Major turning point
By Bruce McLachlan, Chief Executive
07 November, 2017
We are all guilty of it. Delaying buying or selling something today because we hope it will be cheaper (or dearer) tomorrow. The trend is our friend we hear. These thought processes are what drive many markets, in that many trades are driven by either fear or greed, rather than intrinsic value. “I must buy that house today as it will be more expensive tomorrow”, has been a major driver of the last five year expansion in Auckland house prices — when in effect it is still the same asset. It will be interesting if house prices fall 10% in the next year, whether buyers celebrate because houses are cheaper, or hold off because they think prices might fall further. Markets, you have to love them as an insight into human behaviour.
As investors, the decision to buy or sell is in the forefront of everyone’s minds right now given global share markets are enjoying close to the longest bull run in history. The outcome of the New Zealand election similarly has investors trying to guess whether the time is right to buy or sell. Many will answer that they will wait to see the trend that emerges, and get on the back of it. Others will do nothing, but feel immensely pressured and tense by whatever trend emerges.
The New Zealand election certainly ended up being a far more engaging process than almost all pundits predicted at the beginning of the campaign, and in the end had all of the drama and theatre that only Winston Peters can deliver in forming the new coalition. But what now for investors? What should I do with my KiwiSaver account? Should I stay in growth assets?

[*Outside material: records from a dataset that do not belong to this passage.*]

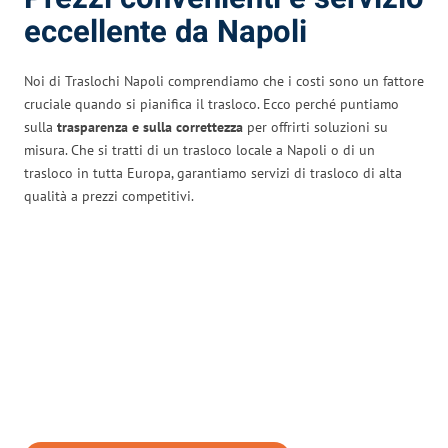
eccellente da Napoli
Noi di Traslochi Napoli comprendiamo che i costi sono un fattore
cruciale quando si pianifica il trasloco. Ecco perché puntiamo
sulla
trasparenza e sulla correttezza
per offrirti soluzioni su
misura. Che si tratti di un trasloco locale a Napoli o di un
trasloco in tutta Europa, garantiamo servizi di trasloco di alta
qualità a prezzi competitivi.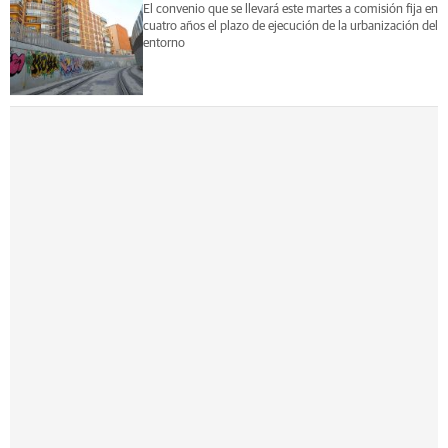
El convenio que se llevará este martes a comisión fija en
cuatro años el plazo de ejecución de la urbanización del
entorno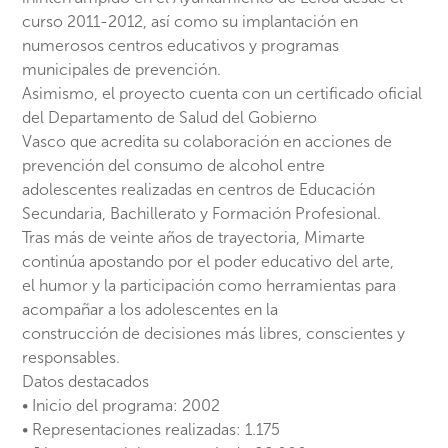
curso 2011-2012, así como su implantación en
numerosos centros educativos y programas
municipales de prevención.
Asimismo, el proyecto cuenta con un certificado oficial
del Departamento de Salud del Gobierno
Vasco que acredita su colaboración en acciones de
prevención del consumo de alcohol entre
adolescentes realizadas en centros de Educación
Secundaria, Bachillerato y Formación Profesional.
Tras más de veinte años de trayectoria, Mimarte
continúa apostando por el poder educativo del arte,
el humor y la participación como herramientas para
acompañar a los adolescentes en la
construcción de decisiones más libres, conscientes y
responsables.
Datos destacados
• Inicio del programa: 2002
• Representaciones realizadas: 1.175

Should I move my assets offshore?
We believe investors should consider three things when making these decisions.
The first thing to remember is that long term investors should ignore short term market goings on. It is pure luck trying to pick the top or bottom of markets. There are plenty of studies that prove time in the market and making sure you get the full benefit of compounding returns over the course of years is key. The best advice is to ignore all of the noise in between.
The second thing to consider is that markets are quite efficient at processing existing information. However it is the unexpected or the contra view that is often mispriced and drives the major market moves. Don’t think you can beat the market if you get your information from the newspapers — you have the same information as everyone else.
The third thing is that rather than fear the big market swings, embrace them. Make sure your investment selection matches your true risk profile and investment horizon, and view every market move as a real opportunity.
So what should you do as a result of the New Zealand election? With certainty we can say that there is going to be an elevated level of political, social and potentially economic change. That represents risk and this risk is not yet priced into markets, as we still don’t know the exact policy direction of the new government. This risk is most likely to be seen through movements in the value of the New Zealand dollar. For us that means focussing on our currency management and hedging strategies while this uncertainty exists. New Zealand economic growth, long term interest rates and inflation are strongly influenced by global factors and volatility in these is less likely as a result of the election.
The key message though is to resist the natural human bias to act. This is especially important when the newspapers are full of advice about what is going to happen. We know that the future is rarely that clear. Instead, we believe that patience is truly a virtue. Don’t try and predict the future, but prepare for it by having the right long term investment strategy in place. That way as markets go up and down, governments change and the unexpected happens, you can relax knowing that your strategy is right and your investment goals will be met. A clear strategy allows you to enjoy your investing experience rather than live in fear. This is all way easier said than done.